• Text block:
---

History of the
Poor boy sandwiches (also known as po’ boy, po-boy, and po boy) can be found in fine dining establishments, mom-and-pop diners, corner stores, and gas stations throughout Louisiana; they represent the bedrock of New Orleans and a proud working-class ethic.
The shotgun house of New Orleans cuisine, poor boys are the ambassadors of New Orleans culture, because the sandwich is as diverse as the city it symbolizes. Crisp French loaves encase virtually limitless ingredients: roast beef shrimp, oyster, catfish, soft-shell crabs, as well as french fries and ham and cheese. When the New Orleans poor boy is “dressed,” the reference has nothing to do with clothes: "dressed" means that lettuce, tomatoes, pickles, and mayonnaise are added.
There are many names for a sandwich on a length of Italian or French bread split horizontally and filled with cold cuts, cheese, vegetables, and dressing: submarine, sub, grinder, hero, hoagie, spuckie, zeppelin, zep–the list goes on. All are delicious, but an authentic poor boy is served on French bread and has distinctly Southern and working-class origins. Some may view the poor boy as a variation on a sub, which originated in Italian immigrant neighborhoods in the northeast, but the poor boy has more in common with the oyster loaf that got its start in New Orleans and San Francisco.
As with many culinary innovations, the poor boy has attracted many legends regarding its origins. However, the late Michael Mizell-Nelson, a University of New Orleans history professor, documented the following story that we’re now honored to share with you.
Bennie and Clovis Martin, brothers, left their Raceland, Louisiana, home in the Acadia region in the mid-1910s for New Orleans. Both worked as streetcar conductors until they opened Martin Brothers Coffee Stand and Restaurant in the French Market in 1922.
In 1929, the "poor boy" was created by the Martin brothers, who came up with the simple but hearty sandwich when the Amalgamated Association of Electric Street Railway Employees, Division 194, went on strike, sending over a thousand unionized streetcar drivers and motormen off the job and onto the picket line. The Martin brothers gave away sandwiches to the strikers that usually consisted of fried potatoes, gravy, and spare bits of roast beef on French bread.

---

• Information given:

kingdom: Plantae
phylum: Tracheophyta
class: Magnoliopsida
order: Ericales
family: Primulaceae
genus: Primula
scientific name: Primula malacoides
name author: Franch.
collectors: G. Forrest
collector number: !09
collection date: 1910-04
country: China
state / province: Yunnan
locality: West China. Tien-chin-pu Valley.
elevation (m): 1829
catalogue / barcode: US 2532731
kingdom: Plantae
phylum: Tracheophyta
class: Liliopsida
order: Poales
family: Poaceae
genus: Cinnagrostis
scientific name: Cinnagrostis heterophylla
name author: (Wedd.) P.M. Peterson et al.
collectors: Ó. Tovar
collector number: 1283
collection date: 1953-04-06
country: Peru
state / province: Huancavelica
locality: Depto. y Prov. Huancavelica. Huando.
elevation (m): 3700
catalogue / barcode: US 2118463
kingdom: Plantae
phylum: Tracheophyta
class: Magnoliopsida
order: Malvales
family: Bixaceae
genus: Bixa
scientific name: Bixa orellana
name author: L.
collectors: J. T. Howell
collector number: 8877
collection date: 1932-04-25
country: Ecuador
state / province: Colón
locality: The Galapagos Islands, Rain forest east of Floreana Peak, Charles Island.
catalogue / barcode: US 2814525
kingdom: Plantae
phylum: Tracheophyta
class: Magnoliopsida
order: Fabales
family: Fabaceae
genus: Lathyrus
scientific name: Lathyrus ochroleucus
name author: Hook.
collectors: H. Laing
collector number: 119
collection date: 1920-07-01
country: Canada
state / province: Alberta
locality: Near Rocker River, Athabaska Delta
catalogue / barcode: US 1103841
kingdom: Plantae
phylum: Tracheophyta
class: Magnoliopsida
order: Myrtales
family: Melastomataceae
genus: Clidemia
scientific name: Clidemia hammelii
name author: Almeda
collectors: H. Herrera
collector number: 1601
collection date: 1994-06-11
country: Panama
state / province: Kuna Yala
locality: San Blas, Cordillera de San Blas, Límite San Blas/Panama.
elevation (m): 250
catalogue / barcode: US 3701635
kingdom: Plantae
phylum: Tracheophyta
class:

---

• Do this: Carry on the poor boy sandwich history from its final sentence.

• Result for this exercise:
The story goes that when a striking union member walked into their restaurant, Benny would call to Clovis, "Here comes another poor boy!" Today, hot roast beef poor boys dripping with gravy are the close relatives of these originals.
The Martin brothers soon realized that when they made their poor boys out of a traditional loaf of French bread, with tapered ends, the resulting sandwiches varied in size, and much of the loaf was wasted. The Martins worked with baker John Gendusa to develop an approximately 32-in loaf of bread that retained its uniform, rectangular shape from end to end. This innovation allowed for half-loaf sandwiches 20 inches in length, as well as a 15-inch standard and smaller ones.
The delicious bread benefitted from what chef Josh Domilese, the fourth generation to run Domilese’s Po-Boys in New Orlean, calls "the secret weapon": New Orleans humidity. People showed up in droves for the Martin brothers’ sandwiches.
But Martin Brothers Coffee Stand and Restaurant wasn’t the only poor boy game in town. Among other restaurants, Parkway Bakery and Tavern owner Henry Timothy, Sr. also added the "Poor Boy" shop to Parkway in 1929 and fed union members and conductors French fry poor boys for free. Meanwhile, Parkway was also selling the recently invented poor boy sandwich to the workers at the American Can Company. They operated twenty-four hours a day, so with the addition of the poor boy, did Parkway.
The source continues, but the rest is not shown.